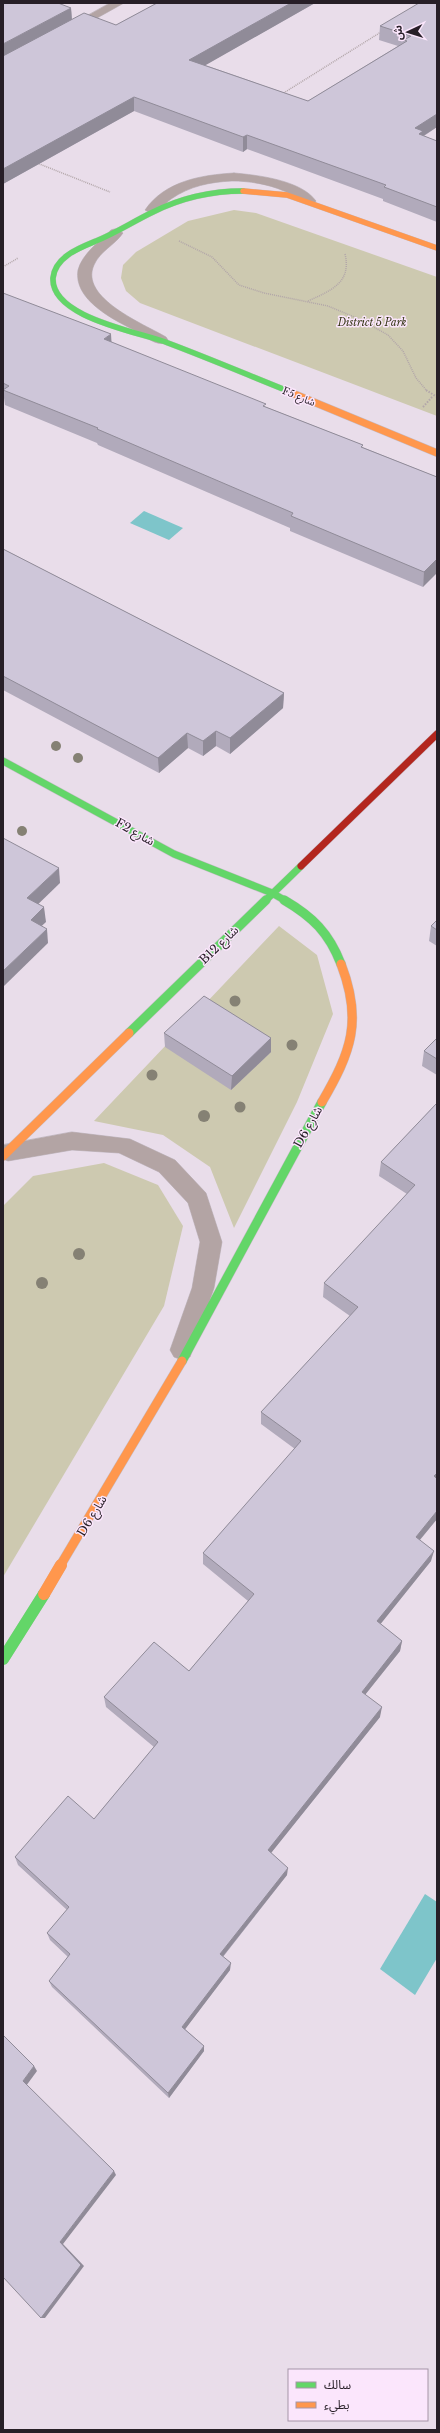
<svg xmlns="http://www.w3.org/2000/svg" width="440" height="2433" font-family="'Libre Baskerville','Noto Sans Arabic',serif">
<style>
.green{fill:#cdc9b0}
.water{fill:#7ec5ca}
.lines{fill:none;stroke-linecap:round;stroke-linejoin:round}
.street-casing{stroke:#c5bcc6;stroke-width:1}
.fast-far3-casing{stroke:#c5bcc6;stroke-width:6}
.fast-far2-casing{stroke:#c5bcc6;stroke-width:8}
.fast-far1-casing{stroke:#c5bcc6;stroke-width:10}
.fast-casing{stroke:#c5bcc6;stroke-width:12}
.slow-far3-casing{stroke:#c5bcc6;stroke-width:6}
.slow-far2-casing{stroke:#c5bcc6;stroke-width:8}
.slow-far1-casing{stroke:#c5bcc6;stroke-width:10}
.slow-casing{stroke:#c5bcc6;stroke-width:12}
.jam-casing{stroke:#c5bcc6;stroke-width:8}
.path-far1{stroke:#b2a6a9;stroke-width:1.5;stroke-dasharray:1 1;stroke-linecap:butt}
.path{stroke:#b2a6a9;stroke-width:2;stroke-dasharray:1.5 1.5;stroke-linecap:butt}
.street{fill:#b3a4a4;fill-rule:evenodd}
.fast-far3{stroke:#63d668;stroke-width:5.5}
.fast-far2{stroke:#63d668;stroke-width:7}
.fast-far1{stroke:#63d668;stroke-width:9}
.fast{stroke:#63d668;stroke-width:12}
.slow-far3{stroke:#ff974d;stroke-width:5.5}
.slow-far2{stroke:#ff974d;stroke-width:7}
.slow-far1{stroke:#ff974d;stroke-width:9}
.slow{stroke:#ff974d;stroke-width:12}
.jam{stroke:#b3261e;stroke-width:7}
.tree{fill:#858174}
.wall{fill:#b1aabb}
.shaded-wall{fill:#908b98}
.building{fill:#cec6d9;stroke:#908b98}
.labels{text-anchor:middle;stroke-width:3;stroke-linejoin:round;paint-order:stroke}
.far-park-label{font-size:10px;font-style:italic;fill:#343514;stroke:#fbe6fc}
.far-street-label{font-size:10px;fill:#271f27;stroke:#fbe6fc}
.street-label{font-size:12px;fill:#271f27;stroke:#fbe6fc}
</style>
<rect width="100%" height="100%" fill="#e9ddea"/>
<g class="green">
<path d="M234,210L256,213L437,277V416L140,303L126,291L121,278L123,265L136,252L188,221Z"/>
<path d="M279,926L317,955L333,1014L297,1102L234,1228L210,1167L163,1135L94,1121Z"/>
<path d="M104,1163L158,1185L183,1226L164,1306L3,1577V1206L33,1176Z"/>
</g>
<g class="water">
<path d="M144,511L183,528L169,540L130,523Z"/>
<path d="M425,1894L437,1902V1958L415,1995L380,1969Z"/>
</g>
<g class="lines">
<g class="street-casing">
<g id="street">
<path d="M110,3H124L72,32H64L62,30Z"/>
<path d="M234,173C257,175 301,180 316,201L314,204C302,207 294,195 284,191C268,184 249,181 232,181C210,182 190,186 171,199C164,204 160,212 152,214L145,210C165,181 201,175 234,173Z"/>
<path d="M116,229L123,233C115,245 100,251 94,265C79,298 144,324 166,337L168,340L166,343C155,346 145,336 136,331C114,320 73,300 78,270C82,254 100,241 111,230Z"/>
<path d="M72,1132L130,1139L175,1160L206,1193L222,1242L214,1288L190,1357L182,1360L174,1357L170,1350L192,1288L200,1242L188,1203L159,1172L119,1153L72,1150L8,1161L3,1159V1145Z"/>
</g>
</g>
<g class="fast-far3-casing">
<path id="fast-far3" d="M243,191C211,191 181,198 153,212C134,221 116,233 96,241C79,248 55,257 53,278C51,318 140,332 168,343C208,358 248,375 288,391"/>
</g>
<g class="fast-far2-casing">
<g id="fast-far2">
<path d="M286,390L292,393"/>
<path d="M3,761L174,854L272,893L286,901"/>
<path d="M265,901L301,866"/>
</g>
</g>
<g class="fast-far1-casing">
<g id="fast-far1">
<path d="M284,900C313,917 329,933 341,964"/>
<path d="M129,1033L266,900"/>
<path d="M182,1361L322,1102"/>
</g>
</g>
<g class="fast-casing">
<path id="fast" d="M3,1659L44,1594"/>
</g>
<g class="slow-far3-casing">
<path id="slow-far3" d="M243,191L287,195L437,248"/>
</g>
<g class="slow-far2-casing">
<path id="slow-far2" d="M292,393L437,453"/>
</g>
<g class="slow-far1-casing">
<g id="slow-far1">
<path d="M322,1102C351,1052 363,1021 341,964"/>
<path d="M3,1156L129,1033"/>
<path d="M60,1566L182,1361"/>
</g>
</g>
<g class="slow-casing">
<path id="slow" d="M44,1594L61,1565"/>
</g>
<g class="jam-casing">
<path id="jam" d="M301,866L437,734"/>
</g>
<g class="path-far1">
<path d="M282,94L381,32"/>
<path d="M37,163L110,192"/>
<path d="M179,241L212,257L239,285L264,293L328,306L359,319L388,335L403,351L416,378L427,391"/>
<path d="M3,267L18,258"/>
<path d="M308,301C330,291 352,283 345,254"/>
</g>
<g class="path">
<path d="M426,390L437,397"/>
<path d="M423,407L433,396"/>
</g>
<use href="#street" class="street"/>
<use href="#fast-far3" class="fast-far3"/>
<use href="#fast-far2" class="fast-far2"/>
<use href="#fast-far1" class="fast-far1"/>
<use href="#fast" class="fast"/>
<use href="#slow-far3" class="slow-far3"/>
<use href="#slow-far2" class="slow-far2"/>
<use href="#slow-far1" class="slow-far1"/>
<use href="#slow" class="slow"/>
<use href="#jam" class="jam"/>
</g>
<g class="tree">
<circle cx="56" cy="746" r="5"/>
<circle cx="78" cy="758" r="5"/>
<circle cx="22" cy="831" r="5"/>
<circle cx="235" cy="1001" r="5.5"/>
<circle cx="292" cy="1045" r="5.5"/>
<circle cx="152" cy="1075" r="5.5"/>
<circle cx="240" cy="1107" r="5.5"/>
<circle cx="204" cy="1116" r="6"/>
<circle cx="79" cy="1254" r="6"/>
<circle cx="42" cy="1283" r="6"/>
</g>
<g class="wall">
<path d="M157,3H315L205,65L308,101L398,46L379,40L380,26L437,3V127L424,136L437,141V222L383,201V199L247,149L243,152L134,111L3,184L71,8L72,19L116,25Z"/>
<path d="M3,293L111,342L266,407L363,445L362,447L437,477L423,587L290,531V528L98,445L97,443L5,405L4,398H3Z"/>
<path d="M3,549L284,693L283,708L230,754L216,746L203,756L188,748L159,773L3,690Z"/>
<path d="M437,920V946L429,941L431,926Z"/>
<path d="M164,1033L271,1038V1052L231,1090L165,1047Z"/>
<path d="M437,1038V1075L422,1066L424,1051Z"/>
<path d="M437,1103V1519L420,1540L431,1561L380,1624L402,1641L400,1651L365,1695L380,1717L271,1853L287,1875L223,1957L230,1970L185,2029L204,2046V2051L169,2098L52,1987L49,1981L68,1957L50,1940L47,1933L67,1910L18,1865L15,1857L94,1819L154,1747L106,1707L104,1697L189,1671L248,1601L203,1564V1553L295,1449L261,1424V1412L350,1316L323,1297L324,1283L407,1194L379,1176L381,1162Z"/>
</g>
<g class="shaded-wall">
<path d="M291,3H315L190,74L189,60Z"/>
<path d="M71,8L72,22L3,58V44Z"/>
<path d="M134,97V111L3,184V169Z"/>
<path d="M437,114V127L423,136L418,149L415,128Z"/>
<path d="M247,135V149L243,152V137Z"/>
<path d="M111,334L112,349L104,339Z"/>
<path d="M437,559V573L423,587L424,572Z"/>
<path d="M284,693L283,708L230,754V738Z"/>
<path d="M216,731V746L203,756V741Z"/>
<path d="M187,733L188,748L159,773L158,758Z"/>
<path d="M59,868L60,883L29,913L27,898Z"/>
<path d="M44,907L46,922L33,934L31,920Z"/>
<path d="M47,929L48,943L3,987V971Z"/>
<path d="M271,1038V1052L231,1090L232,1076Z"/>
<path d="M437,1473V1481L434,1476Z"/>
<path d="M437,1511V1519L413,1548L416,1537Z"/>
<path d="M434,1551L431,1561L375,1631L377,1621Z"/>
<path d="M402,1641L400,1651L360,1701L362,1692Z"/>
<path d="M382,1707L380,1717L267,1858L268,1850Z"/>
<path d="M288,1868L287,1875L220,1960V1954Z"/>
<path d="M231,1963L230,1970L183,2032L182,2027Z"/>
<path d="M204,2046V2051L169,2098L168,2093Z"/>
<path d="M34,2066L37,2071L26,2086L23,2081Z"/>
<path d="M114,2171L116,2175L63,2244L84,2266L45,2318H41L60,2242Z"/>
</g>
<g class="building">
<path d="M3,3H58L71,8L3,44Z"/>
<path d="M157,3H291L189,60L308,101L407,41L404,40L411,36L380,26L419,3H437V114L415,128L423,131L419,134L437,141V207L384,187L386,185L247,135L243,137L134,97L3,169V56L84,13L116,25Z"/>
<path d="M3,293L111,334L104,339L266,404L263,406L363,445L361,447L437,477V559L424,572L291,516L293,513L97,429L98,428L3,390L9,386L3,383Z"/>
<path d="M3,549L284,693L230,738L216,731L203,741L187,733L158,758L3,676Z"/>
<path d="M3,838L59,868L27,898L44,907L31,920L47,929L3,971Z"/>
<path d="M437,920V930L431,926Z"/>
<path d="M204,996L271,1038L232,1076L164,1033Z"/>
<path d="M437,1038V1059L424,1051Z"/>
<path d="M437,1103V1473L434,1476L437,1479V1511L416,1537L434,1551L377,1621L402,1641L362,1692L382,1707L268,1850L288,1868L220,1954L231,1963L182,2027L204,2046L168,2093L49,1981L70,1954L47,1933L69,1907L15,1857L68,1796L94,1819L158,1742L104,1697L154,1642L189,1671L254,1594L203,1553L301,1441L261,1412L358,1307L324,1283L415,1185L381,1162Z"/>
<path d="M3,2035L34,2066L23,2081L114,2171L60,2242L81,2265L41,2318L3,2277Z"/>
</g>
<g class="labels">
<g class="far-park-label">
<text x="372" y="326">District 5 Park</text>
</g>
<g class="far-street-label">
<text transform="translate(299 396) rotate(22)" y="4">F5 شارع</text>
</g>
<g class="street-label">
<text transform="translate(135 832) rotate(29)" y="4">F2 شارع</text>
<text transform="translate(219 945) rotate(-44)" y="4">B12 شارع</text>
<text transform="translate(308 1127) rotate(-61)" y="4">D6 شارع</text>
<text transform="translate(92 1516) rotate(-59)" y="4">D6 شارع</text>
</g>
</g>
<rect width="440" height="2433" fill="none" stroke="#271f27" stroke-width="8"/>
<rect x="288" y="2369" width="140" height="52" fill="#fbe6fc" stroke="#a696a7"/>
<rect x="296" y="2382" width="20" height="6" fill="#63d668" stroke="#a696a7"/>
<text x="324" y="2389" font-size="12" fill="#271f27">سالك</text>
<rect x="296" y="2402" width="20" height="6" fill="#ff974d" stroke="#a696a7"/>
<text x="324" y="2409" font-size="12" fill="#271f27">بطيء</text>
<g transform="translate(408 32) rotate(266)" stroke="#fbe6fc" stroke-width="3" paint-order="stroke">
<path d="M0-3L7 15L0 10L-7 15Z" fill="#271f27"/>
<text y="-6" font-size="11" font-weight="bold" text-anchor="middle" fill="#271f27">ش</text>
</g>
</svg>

■ ■ ■ ■ ■ ■ ■

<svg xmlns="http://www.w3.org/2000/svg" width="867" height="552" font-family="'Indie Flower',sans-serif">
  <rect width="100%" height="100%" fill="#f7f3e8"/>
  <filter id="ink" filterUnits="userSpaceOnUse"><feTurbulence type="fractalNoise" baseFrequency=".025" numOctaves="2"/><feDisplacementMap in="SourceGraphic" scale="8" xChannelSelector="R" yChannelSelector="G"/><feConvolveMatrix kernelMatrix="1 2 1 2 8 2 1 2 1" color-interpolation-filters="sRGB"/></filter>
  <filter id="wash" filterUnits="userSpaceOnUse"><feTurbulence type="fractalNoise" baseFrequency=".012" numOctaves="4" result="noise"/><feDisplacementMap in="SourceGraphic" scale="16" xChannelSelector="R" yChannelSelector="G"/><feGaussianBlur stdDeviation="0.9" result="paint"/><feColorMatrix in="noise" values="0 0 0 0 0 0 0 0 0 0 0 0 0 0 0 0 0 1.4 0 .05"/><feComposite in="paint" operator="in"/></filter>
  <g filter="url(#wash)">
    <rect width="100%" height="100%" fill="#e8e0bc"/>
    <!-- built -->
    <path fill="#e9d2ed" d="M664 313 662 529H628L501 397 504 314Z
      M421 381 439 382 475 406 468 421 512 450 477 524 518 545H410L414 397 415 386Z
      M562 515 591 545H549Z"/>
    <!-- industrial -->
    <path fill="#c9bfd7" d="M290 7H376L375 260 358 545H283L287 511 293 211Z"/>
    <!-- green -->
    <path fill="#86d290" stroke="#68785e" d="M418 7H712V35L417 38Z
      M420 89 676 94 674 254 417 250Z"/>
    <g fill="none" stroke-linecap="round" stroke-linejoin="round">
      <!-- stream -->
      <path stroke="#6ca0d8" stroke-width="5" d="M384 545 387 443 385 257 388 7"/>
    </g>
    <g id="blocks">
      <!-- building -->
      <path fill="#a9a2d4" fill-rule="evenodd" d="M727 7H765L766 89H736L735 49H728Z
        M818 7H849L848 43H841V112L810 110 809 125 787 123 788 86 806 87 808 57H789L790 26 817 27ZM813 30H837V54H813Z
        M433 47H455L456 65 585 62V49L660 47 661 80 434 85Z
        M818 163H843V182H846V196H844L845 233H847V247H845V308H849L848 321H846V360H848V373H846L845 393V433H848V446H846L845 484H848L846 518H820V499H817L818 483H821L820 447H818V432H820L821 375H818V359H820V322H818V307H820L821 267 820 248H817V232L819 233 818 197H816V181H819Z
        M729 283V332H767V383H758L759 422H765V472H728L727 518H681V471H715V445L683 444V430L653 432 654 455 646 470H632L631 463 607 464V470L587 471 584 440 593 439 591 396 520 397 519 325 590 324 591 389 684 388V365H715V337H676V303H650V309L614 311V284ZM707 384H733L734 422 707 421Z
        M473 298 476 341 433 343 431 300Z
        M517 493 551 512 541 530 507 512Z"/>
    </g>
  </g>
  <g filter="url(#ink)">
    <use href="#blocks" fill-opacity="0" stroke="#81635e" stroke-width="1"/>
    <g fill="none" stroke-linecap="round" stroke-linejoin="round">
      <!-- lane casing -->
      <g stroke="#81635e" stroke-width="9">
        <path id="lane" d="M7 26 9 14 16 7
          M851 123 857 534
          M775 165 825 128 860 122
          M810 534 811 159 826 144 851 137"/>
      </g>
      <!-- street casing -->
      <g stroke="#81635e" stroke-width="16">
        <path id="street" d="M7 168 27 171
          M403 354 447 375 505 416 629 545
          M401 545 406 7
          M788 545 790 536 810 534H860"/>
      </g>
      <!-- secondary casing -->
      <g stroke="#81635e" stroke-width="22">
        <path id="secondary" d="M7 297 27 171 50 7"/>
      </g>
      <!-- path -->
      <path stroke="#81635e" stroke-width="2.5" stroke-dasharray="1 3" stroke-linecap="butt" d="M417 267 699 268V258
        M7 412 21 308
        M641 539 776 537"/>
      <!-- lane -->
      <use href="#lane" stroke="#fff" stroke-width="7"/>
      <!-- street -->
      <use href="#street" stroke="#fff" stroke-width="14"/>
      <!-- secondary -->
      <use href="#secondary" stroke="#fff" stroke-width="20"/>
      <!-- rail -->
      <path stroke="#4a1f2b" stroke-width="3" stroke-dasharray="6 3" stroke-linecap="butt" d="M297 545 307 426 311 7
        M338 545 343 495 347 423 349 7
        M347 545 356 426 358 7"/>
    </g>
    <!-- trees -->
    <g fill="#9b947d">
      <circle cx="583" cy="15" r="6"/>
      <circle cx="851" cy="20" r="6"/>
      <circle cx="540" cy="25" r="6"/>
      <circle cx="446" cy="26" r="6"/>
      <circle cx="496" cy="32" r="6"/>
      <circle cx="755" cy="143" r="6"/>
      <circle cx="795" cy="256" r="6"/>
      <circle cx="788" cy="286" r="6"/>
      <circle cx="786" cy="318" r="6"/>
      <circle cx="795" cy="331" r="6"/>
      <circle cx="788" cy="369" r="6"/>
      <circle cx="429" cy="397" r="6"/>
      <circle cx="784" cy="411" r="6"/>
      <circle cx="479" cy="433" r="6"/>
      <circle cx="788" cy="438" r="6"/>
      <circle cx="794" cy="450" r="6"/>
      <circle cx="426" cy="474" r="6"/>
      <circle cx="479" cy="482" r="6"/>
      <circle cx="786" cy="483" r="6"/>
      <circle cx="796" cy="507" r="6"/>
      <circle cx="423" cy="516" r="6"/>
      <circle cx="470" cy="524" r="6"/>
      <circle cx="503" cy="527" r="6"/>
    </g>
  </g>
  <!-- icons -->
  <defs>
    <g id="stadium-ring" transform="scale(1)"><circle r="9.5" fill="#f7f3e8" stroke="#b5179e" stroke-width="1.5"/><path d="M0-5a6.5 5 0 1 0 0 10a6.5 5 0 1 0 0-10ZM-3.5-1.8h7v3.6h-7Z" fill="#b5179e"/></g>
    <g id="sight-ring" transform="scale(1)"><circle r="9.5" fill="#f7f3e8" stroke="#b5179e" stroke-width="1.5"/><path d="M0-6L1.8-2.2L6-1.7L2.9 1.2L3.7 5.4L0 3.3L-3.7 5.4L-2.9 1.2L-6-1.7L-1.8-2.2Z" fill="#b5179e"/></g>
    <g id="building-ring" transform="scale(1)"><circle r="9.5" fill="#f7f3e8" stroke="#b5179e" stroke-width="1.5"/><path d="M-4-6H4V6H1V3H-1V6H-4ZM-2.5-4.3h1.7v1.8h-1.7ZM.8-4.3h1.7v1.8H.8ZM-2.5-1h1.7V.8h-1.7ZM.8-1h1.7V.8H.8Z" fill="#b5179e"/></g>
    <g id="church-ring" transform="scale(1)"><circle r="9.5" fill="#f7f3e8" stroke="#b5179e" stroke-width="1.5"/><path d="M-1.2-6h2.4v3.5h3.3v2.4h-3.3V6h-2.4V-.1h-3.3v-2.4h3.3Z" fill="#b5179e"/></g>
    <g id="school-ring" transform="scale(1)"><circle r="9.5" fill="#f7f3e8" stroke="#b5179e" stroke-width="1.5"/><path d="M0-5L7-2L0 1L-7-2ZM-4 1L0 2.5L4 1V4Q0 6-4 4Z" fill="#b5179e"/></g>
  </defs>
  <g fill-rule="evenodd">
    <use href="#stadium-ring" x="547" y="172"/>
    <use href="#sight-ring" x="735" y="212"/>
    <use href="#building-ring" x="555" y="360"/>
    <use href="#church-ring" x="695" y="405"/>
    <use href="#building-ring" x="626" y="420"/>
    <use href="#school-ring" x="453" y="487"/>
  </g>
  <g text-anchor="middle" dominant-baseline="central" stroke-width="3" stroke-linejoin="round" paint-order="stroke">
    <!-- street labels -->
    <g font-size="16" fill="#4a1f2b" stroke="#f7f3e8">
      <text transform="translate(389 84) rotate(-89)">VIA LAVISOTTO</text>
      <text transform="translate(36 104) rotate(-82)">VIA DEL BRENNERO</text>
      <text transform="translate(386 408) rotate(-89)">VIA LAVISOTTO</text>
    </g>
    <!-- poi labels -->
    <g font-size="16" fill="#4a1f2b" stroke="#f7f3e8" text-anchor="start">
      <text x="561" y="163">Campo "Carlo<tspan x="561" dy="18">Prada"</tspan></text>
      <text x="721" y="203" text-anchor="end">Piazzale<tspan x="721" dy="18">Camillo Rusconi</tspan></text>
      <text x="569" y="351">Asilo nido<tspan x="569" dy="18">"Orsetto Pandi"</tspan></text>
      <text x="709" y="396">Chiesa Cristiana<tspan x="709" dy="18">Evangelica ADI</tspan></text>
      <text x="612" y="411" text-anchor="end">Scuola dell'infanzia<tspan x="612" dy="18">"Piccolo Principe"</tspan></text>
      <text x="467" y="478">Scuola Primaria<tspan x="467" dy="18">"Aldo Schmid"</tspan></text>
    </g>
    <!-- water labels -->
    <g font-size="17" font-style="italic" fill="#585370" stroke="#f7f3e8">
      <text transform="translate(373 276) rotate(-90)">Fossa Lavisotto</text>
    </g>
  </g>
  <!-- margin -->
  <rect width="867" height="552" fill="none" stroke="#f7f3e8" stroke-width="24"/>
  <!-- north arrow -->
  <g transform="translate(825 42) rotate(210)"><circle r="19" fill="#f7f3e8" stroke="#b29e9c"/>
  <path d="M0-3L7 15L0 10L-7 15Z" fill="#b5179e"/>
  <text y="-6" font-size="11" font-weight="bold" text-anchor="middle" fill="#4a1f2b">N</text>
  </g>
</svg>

■ ■ ■ ■ ■ ■ ■

▶ [Work to complete] Show each line of the material holding "lines".

▶ [Final answer]
.lines{fill:none;stroke-linecap:round;stroke-linejoin:round}
<g class="lines">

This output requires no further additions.